VS Code is recommended because this repo includes environmental settings that help create a consistent development environment across engineers. Upon opening this repo in VS Code, you'll be prompted to install recommended extensions.

File Structure

  • .github/workflows/ GitHub Actions configs
  • .vscode/ Shared VS Code config
  • scripts/ Shell scripts used with Husky git hooks
  • .prettierrc.js Prettier config for this repo imports from index.js
  • index.js Shared Prettier configuration

Development flow

  1. Do not work on master! Create local branches off of master. We have git hooks configured to prevent committing or pushing to master. Forking is disabled for this repo.

  2. Keep commits small and commit messages relevant.

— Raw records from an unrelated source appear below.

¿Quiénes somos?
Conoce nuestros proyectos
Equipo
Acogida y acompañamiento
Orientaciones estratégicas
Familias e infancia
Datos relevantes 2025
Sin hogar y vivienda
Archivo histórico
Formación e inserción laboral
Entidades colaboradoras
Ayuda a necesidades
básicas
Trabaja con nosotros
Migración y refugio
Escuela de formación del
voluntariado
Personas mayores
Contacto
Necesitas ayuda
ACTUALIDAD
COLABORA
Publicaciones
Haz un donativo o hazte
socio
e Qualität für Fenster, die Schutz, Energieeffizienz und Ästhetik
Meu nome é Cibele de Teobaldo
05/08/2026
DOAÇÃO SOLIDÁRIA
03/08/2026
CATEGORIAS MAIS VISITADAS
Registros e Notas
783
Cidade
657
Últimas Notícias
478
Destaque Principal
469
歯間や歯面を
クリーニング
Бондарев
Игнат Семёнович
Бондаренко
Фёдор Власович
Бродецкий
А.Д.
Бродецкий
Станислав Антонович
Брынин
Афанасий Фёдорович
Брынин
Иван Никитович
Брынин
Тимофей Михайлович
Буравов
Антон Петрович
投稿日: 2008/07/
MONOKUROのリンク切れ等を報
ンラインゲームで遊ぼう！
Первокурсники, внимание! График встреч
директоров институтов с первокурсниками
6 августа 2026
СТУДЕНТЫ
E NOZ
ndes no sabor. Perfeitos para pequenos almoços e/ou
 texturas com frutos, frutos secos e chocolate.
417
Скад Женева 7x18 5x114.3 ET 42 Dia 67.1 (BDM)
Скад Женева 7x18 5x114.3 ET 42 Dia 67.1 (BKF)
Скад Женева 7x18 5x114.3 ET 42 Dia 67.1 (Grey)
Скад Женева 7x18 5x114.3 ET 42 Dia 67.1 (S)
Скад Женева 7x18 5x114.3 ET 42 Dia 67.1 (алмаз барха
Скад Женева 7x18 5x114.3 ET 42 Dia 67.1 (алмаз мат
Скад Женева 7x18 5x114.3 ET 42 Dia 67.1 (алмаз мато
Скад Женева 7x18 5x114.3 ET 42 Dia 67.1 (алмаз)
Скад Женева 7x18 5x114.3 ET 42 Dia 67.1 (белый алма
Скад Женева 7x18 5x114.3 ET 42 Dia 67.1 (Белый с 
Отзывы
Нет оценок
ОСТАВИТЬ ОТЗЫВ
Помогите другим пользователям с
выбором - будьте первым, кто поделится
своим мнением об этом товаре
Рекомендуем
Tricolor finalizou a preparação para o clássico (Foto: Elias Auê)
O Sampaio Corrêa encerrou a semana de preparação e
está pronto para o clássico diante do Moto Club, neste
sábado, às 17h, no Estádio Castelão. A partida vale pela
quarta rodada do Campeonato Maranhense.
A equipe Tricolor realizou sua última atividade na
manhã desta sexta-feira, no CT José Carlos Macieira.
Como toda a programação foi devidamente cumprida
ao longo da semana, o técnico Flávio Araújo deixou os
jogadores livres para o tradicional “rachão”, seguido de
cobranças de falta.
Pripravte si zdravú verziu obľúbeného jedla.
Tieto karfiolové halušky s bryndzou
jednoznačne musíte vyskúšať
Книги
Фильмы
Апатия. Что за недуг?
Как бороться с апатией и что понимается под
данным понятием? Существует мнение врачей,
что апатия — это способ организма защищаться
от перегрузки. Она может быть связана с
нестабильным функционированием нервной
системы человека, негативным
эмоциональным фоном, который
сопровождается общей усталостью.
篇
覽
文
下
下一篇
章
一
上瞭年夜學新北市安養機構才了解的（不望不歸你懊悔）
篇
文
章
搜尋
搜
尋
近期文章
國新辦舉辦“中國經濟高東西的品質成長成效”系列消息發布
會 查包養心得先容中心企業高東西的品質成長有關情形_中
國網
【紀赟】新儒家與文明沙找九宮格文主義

Prepend the Jira ticket number to at least one of your commits for reporting.

    Example:

    HAR-28: enforce singleQuote setting
  3. pre-commit and pre-push hooks should help maintain consistent code styles, but can also be run manually as necessary:

    $ npm run prettify
  4. Test changes locally against another We and Them project by linking this module globally:

    $ npm link

    Then, in another We and Them project that consumes this config:

    $ npm link @weandthem/prettier-config

    Changes made in this project are immediately reflected in the other project until the link is broken.

  5. Bump the project version in package.json

  6. Run npm install to update the version in package-lock.json

  7. Commit package.json and package-lock.json in an isolated commit with the following convention:

    $ git commit -m 'Release 0.0.6'

    The GitHub action that publishes the package will read this commit and tag the release appropriately.

  8. Open pull requests against master and select an assignee to review the changes.

  9. The assignee leaves any necessary comments and selects either "approve" or "reject" on GitHub.

  10. Once the PR is approved, the author performs the merge.

  11. A GitHub Action will publish the package automatically.

  12. Projects consuming this config will need to run npm update to receive the changes.